Tragic fates and pointlessly wasted human lives tend to be one cruel cog in the gears of every war. The journey to victory brings with it sacrifices of innocents who were in the wrong place at the wrong time. On April 21, 1945, near the hamlet of Pístov in the Tachov district, the grave awaited a total of 68 prisoners during what was already a death march from Legenfeld to the Flossenbürg concentration camp.

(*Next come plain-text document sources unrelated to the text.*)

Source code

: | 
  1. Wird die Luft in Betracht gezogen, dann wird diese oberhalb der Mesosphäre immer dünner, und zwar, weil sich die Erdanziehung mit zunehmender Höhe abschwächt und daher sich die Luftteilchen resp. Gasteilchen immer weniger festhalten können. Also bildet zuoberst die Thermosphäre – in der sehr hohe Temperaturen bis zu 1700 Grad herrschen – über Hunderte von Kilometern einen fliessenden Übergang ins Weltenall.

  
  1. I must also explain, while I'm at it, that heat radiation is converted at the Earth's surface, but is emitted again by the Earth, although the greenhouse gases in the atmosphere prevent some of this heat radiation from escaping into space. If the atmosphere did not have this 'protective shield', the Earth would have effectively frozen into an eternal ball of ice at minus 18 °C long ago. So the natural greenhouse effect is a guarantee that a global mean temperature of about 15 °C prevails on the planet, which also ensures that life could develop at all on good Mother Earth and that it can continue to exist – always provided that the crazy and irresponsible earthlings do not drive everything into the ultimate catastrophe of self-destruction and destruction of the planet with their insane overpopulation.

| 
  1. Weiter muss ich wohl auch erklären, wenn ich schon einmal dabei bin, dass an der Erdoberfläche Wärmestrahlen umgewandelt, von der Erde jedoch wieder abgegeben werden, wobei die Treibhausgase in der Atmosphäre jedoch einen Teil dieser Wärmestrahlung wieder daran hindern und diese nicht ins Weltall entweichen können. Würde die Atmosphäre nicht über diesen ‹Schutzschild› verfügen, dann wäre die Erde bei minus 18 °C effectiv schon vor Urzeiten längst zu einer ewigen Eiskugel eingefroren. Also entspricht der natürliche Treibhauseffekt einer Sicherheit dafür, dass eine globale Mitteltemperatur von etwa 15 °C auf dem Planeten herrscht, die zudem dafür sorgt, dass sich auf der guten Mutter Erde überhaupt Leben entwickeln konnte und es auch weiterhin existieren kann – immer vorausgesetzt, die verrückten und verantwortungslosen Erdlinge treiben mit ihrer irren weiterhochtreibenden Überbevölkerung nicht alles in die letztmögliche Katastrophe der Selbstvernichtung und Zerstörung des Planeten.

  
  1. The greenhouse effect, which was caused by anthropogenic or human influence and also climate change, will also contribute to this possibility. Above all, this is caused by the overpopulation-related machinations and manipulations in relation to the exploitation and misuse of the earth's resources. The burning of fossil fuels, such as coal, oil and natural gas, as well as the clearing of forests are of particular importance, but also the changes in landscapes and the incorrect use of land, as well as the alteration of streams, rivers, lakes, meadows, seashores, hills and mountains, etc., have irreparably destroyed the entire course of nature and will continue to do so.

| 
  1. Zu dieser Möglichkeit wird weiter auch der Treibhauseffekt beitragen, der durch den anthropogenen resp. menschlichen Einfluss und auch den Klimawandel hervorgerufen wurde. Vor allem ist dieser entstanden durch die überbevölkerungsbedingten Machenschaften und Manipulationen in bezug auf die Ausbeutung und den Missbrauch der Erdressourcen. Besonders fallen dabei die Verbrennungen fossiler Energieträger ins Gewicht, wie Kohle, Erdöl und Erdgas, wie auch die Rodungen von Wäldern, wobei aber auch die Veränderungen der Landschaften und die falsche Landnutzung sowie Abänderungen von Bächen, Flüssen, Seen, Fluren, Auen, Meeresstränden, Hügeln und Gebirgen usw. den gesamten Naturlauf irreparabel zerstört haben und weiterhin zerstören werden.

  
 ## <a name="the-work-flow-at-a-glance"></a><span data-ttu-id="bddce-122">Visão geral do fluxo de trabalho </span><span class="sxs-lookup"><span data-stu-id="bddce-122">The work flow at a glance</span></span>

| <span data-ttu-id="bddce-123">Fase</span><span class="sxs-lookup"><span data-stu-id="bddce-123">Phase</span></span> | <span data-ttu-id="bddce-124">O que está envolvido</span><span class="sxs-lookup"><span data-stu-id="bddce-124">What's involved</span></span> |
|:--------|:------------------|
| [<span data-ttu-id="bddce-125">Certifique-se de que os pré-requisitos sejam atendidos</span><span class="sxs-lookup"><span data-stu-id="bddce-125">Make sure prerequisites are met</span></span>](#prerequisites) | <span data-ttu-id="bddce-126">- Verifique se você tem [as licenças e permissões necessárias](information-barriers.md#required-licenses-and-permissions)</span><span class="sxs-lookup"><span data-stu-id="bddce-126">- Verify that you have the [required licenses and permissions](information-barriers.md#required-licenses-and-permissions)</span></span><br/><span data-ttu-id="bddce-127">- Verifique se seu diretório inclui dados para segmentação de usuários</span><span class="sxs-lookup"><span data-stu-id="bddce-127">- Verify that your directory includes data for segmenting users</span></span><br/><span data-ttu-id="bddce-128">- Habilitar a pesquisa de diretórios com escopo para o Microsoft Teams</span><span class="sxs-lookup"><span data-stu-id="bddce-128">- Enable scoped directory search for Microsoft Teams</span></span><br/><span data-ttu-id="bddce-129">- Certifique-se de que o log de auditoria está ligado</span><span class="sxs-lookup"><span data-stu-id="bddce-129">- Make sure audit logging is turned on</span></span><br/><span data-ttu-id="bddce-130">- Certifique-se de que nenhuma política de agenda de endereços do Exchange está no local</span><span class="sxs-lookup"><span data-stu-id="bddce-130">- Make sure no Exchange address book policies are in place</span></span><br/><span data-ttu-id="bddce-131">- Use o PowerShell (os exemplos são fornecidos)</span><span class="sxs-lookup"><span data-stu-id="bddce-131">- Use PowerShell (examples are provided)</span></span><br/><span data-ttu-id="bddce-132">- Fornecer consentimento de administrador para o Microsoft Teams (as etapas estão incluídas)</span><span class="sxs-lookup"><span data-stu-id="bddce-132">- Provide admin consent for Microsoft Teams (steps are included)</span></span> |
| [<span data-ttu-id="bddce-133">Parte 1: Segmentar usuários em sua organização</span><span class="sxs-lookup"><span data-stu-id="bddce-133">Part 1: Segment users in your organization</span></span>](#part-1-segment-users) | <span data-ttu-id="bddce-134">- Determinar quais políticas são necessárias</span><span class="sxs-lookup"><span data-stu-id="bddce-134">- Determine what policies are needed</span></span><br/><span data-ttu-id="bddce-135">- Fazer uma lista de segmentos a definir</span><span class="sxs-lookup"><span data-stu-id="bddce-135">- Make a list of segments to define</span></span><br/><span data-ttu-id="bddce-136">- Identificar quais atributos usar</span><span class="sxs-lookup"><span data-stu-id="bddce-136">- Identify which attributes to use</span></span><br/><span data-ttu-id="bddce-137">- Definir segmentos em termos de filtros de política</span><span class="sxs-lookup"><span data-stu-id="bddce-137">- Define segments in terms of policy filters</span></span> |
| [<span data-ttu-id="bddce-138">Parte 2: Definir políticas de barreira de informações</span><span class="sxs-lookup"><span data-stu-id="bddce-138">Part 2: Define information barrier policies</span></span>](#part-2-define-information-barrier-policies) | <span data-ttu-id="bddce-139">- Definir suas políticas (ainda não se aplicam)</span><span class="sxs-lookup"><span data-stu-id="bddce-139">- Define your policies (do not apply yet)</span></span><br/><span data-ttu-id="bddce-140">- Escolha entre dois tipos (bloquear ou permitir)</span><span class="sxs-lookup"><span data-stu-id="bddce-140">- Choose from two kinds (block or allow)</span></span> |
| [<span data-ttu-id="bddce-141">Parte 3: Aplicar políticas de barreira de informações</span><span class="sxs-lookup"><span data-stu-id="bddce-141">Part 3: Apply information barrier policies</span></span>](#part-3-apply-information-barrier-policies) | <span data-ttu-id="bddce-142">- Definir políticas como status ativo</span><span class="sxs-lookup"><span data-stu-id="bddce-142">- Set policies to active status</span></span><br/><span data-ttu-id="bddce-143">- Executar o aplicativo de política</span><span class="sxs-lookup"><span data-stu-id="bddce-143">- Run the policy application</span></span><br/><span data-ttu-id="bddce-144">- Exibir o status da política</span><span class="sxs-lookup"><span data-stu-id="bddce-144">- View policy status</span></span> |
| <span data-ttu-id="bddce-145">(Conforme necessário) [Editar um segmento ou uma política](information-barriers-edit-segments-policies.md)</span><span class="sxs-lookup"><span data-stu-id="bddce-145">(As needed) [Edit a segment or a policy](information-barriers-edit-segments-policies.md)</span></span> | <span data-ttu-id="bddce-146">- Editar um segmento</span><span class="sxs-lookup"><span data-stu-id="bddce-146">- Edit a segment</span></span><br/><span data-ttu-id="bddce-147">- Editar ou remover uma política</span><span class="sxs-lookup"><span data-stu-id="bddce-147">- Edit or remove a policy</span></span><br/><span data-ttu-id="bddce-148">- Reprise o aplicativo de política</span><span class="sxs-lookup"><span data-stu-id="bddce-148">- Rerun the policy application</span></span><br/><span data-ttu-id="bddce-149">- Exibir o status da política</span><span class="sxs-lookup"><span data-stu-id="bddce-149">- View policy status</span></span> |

Southwest of Mariánské Lázně, a group of people in striped clothes walked a forest-lined road on April 21, 1945. An American plane raced up. Its pilot pulled the trigger before he could realize his tragic mistake. Several dead and wounded (including one SS man) now lay on the ground. The remaining prisoners ran off, but guards in SS uniforms shot them or beat them to death… A monument stands in Pístov in memory of this event.
This journey of death began on April 13 at the Lengelfeld concentration camp. Heading the death march was SS-Sturmscharführer Albert Roller. The SS guards ordered the prisoners to stay lying on the ground as the planes flew by. According to several testimonies, the SS guards fired handguns against the planes, which came back and returned fire. One of the guards also died during the attack. It is said that some of the guards were Latvians; one guard spoke Czech and may have come from nearby Hlučín.
Thirty prisoners were dead after the attack, but the guards killed everyone who was injured, and so by the time Pístov’s Mayor Watzky arrived at the tragedy, there were 48 corpses there. Three more casualties were found near the road; they had died to blows to the forehead. One of the wounded who managed to survive the attack and was thus allowed to continue their journey was the Hungarian prisoner Oskar Krämer.
The bodies of the 58 total victims were buried in a nearby forest. On the orders of the mayor of Mariánské Lázně, their burial at the cemetery was not permitted. Two Russian POWs killed nearby Dolní Kramolín were buried in the same grave as the prisoners from the death march. Two more dead were found a week later, and they were likewise buried in the mass grave.
Sixty-eight victims of the death march of various nationalities are buried in the shared grave: 25 Poles, 6 Italians, 1 Czech, 2 Englishmen, 15 Russians, 5 Hungarians, 2 Belgians, most likely 3 Yugoslavs, 5 Germans, and 4 people of unknown nationality; out of this, 38 identified victims. The Pístov memorial is a registered heritage site. (CEVH)
Inscription: 25.4.1945 LIDÉ BDĚTE!
(plate) K uctění památky 68 vězňů, obětí fašismu, kteří zahynuli 21.4.1945 na pochodu smrti z Legenfeldu do koncentračního tábora Flossenbürg.
Zur Ehrung des Gedenkens an 68 Gefangene, Opfer des Faschismus, die am 21.4.1945, beim Todesmarsch aus Legenfeld ins Konzentrationslager Flossenbürg umgekommen sind.
For memory of 68 prisoners, vidin´s of fascism, who died during the march of dech from Legenfeld to Flossenbürg concentration camp. 21.4.1945
На вечную память 68 жертв фашизма, которие погибли 21.4.1945 в шествии смерти из Легенфелда до концентрационного лагеря Флоссенбург.